> [Provided passage]
━━━━━━━━━━
Paul
Goble
Staunton, April 9 – Most Russian
commentaries suggest that the pandemic and the resulting economic collapse will
lead either to a more authoritarian Russian government or toward its collapse
into chaos or revolution; but there is another possibility, Oleg Bondarenko
says, Vladimir Putin like Lenin could declare a New Economic Policy or NEP.
In 1921, faced with political
disorder, economic collapse, famine and epidemics (windowoneurasia2.blogspot.com/2020/04/epidemics-killed-more-people-than-did.html),
Lenin dramatically changed course and announced the NEP which loosened the
controls of War Communism and allowed Soviet Russia to begin to recover.
Bondarenko, the director of the Moscow
Progressive Politics Foundation, says Putin should do the same thing now given
that in the absence of such a radical departure, the country could easily slide
back to where it was in 1999-2000, thus “zeroing out” all of the earlier gains
of the Putin years (mk.ru/economics/2020/04/09/pri-koronakrizise-nuzhen-putinskiy-nep.html).
What the citizens of Russia need
now, he says, is “a strong Putin who will order the government to support small
and mid-sized business.” Forty percent of the population is in that sector, and
“if the government doesn’t save them, the Russian economy will return to the
sad state of 1999. In other words, [the Putin years] will be zeroed out.”
Under conditions of the coronavirus
pandemic and the resulting economic crisis, Bondarenko argues, Russia needs “a New
Economic Policy, a Putin NEP in which the state will help the needy and big
business will share with small and mid-sized firms.” Deputy Prime Minister
Andrey Belousov has urged this but he so far hasn’t been listened to.
The new NEP should include other measures
as well, including a tax on money exported abroad and progressive income taxes “because
those who have should be the ones to pay taxes,” the analyst says.
“In the crisis, this is the only way
out,” and a majority of representatives of big business understand it. In the
end, they make their money in Russia and cannot ignore the state of the economy
of the country. This will be an indication of socially responsible business.” If some refuse to do so, the government must
force them to fall in line.
In his first address to the nation about
the pandemic, “we saw the outlines of this new economic policy, a policy of
supporting people and small and mid-sized entrepreneurs. Perhaps it still isn’t
thought out to the end, but the beginning has in any case been made,”
Bondarenko argues.
“These measures,” he admits, “still
have few supporters among the powers that be.” (Lenin’s shift wasn’t popular
with many Bolsheviks either.) And that makes it “doubly important” that those
who are the primary beneficiaries of the current system not be allowed to be
the only lobbyists on economic questions.
And Bondarenko concludes: “The struggle
with the coronavirus is taking place not only in hospitals but within the power
vertical.” If it goes one way, Russia can and will recover; if it goes the
other, the country faces a very bleak future.
━━━━━━━━━━
> [Data under study]
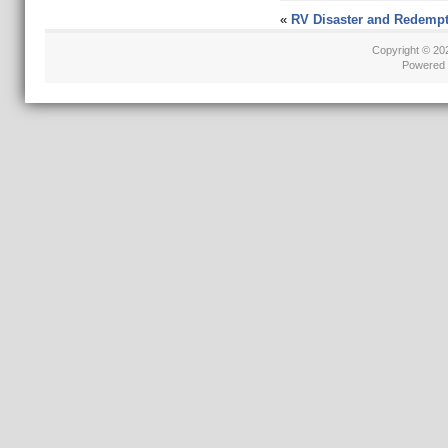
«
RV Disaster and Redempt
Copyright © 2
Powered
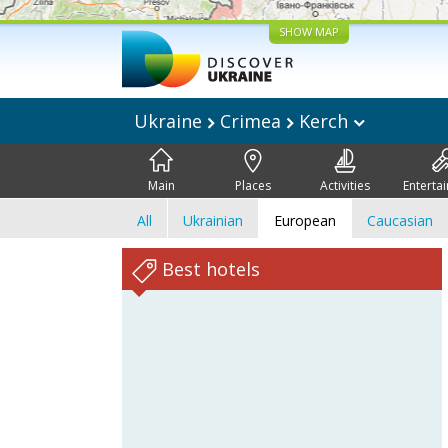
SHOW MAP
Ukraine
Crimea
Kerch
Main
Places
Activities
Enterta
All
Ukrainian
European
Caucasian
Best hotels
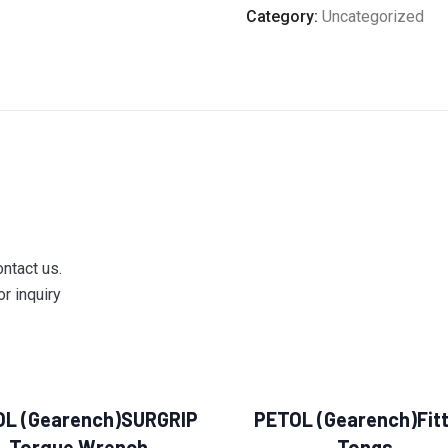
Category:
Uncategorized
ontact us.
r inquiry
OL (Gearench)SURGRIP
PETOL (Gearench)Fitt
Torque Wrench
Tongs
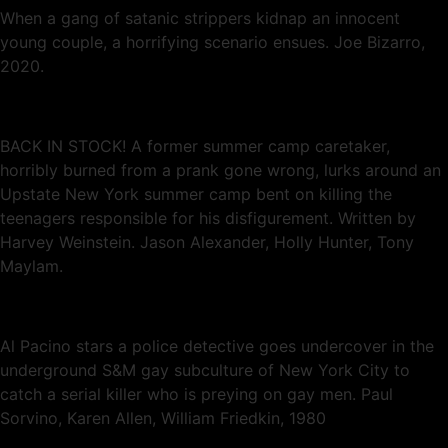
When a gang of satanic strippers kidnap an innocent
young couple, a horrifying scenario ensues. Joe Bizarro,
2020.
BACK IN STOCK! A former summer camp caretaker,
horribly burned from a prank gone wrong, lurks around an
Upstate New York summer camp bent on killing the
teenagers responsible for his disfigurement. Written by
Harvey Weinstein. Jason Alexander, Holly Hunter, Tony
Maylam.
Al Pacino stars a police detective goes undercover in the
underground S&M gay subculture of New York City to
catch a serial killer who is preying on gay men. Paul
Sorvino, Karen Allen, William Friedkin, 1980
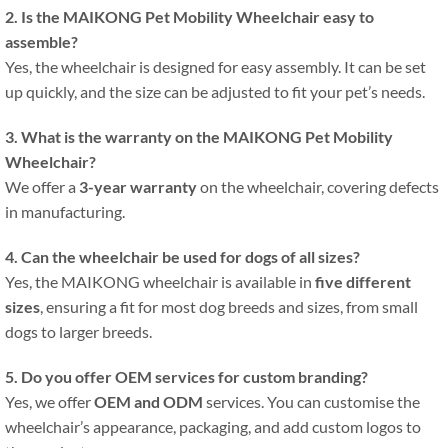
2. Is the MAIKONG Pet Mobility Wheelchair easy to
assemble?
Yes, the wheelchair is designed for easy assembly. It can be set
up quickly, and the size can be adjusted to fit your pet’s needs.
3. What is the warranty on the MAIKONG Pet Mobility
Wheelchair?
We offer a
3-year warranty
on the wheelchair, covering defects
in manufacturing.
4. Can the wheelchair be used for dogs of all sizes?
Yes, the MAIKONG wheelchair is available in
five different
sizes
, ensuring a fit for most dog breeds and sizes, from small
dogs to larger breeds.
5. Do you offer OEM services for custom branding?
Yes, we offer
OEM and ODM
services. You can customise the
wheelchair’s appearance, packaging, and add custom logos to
━━━━━━━━━━
> [What the exercise asks] From the article on a possible Putin NEP, retype the passage starting at "What the citizens" and ending at "been listened to.".

> [Output for this task]
What the citizens of Russia need
now, he says, is “a strong Putin who will order the government to support small
and mid-sized business.” Forty percent of the population is in that sector, and
“if the government doesn’t save them, the Russian economy will return to the
sad state of 1999. In other words, [the Putin years] will be zeroed out.”
Under conditions of the coronavirus
pandemic and the resulting economic crisis, Bondarenko argues, Russia needs “a New
Economic Policy, a Putin NEP in which the state will help the needy and big
business will share with small and mid-sized firms.” Deputy Prime Minister
Andrey Belousov has urged this but he so far hasn’t been listened to.